GIVEN TEXT:
_ _ _ _

Actors Vince Vaughn and Owen Wilson pair up for the first time since their wildly successful 2005 movie, The Wedding Crashers, in The Internship, which opens in wide release today. The onscreen team that prefers to play by their own rules has gone from chasing skirts to competing for a coveted job at one of the largest tech vanguards, Google. What results is a fairly lighthearted comedy that attempts to transcend the transgenerational gap by including current pop-culture references alongside outdated ones from the 1980s. Rather than bridge that gap, these references provide an opportunity for The Internship to be appreciated by a broader audience.

The premise of The Internship is built on fairly simple principles: The digital age is no place for watch salesmen Billy (Vaughn) and Nick (Wilson), with everyone dependent on their smartphones to check the time of day. When the boss (John Goodman) closes up shop without warning, the pair must find a way to start anew.

Nick reluctantly accepts a job at a mattress store owned by his brother-in-law (Will Ferrell in a cameo), but Billy has bigger dreams. Billy gets lucky when he discovers that Google is interviewing for their summer internship program. The pair are then on their way to Mountain View, California, to the Google campus where they are faced with job competitors half their age and exponentially more tech-savvy. They must collaborate with their team of misfit geeks if they want to win new jobs.

The Internship contains some sidesplitting laughs, most often from Billy and Nick's attempts to embrace modern culture, such as video conferencing or workplace ethics principles. The writing is fairly balanced in regards to not relying solely on the lead actors -- rather, a slight amount of attention is given to the supporting characters on Billy and Nick's "Noogle" team. This approach allows Vaughn to take on a more fatherly role, although I don't think most fathers would take their twentysomething kids to a strip club and encourage them to drink copious amounts of alcohol.

A message of the The Internship that isn't played out fully is that technology and social media are creating a generation of young people lacking basic social skills, due to "techgazing" into their phones or laptops rather than engaging with live people. This subplot, built primarily around Stuart (Dylan O'Brien), could have been fleshed out a bit more, as well as the character of Neha (Tiya Sirca) -- the pair of characters are hastily thrust together almost as an afterthought with no visible chemistry prior to the closing scenes. I found the subplot of homeschooled Yo-Yo Santos (Tobit Raphael) quite disturbing, in which his trichotillomania is a result of bullying from his overbearing mother, and his missing eyebrow was a constant reminder of her disapproval of demonstrative love and pressure to succeed ... not to mention her physical beatings.

The Internship was well cast, with Vaughn a bit more restrained than we've seen in many of his roles. Wilson is his typical self and well suited for playing off Vaughn's verbosity, but comes across more as playing rather than actually being the character of Nick. The  supporting cast members were excellent, and I especially enjoyed Aasif Mandvi's role as the formidable Mr. Chetty.

_ _ _ _

TASK SET:
A – From the review of The Internship, set down the passage starting with "Nick reluctantly accepts" and going on through "win new jobs.".
B – According to the review of The Internship, what work did Billy and Nick do before their boss closed up shop?

DATA RECORDS:

_ _ _ _

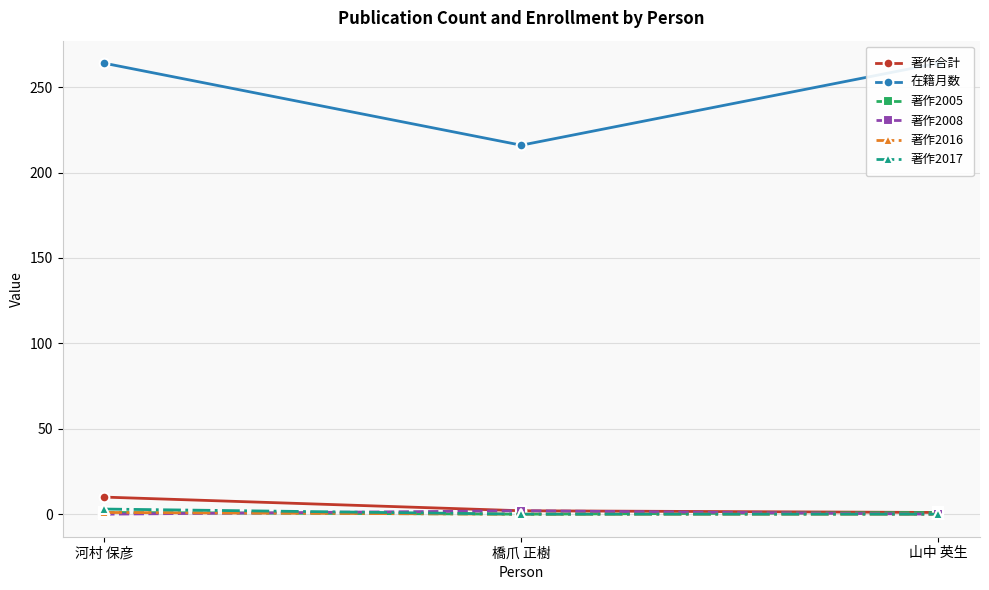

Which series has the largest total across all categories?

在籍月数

_ _ _ _

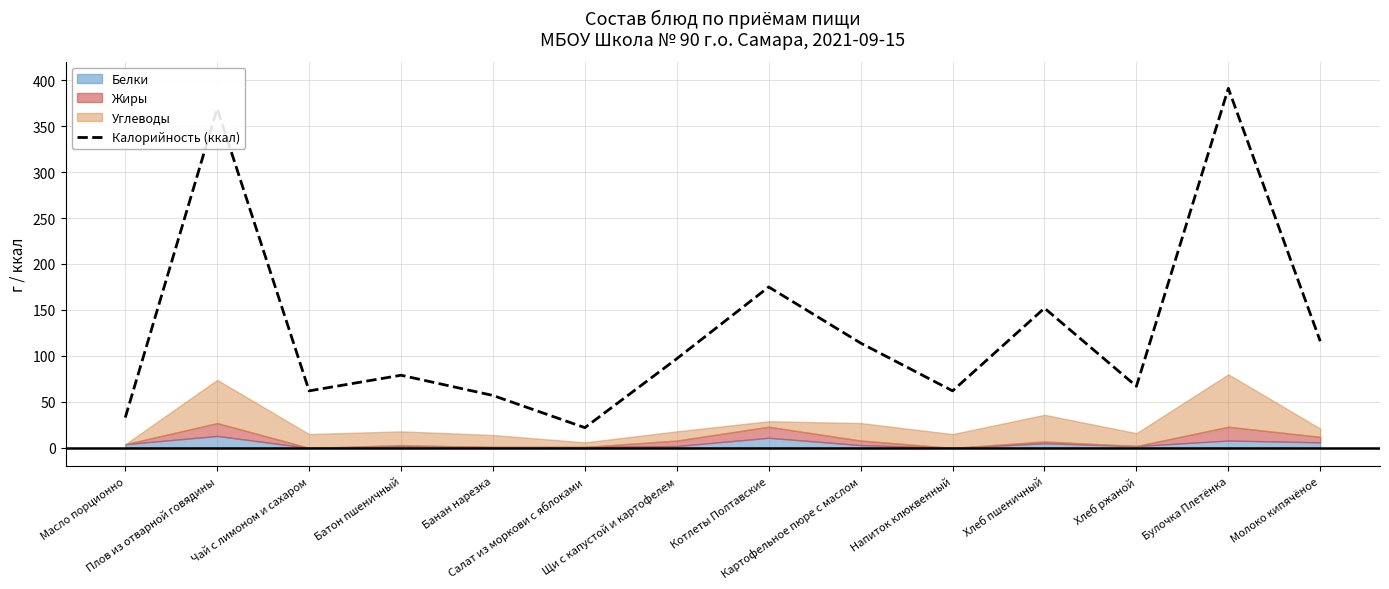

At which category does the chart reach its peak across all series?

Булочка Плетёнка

_ _ _ _

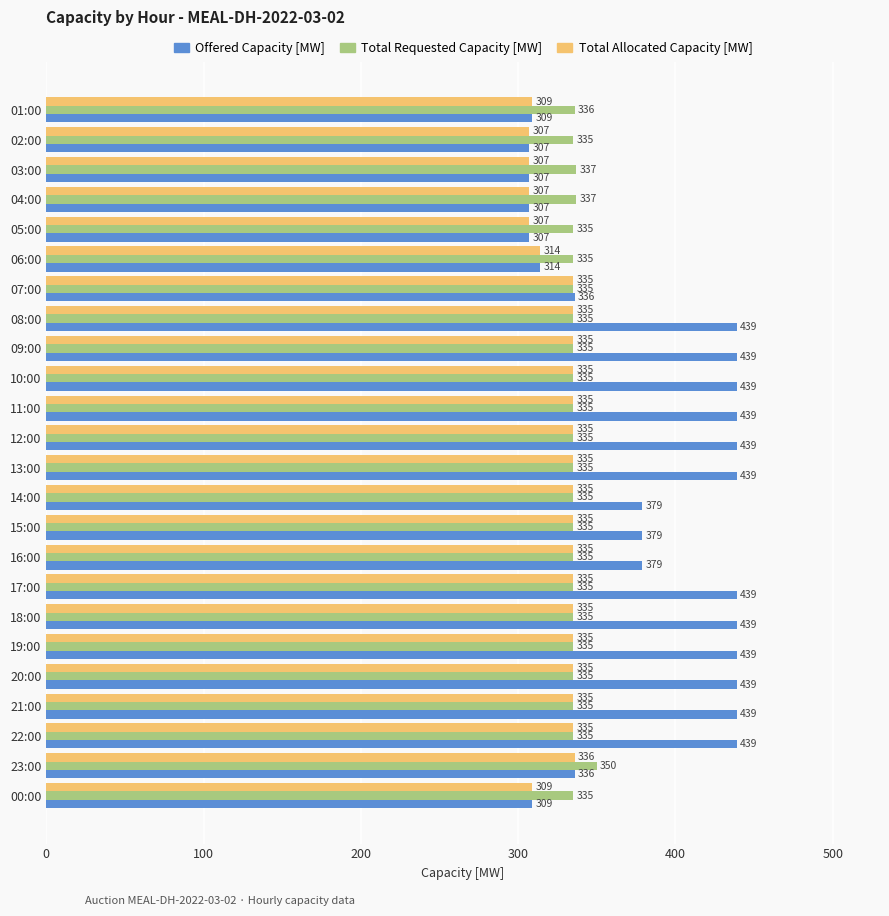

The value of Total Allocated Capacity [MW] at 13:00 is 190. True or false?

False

_ _ _ _

TASK RESPONSES:
A –
Nick reluctantly accepts a job at a mattress store owned by his brother-in-law (Will Ferrell in a cameo), but Billy has bigger dreams. Billy gets lucky when he discovers that Google is interviewing for their summer internship program. The pair are then on their way to Mountain View, California, to the Google campus where they are faced with job competitors half their age and exponentially more tech-savvy. They must collaborate with their team of misfit geeks if they want to win new jobs.

B – They were watch salesmen.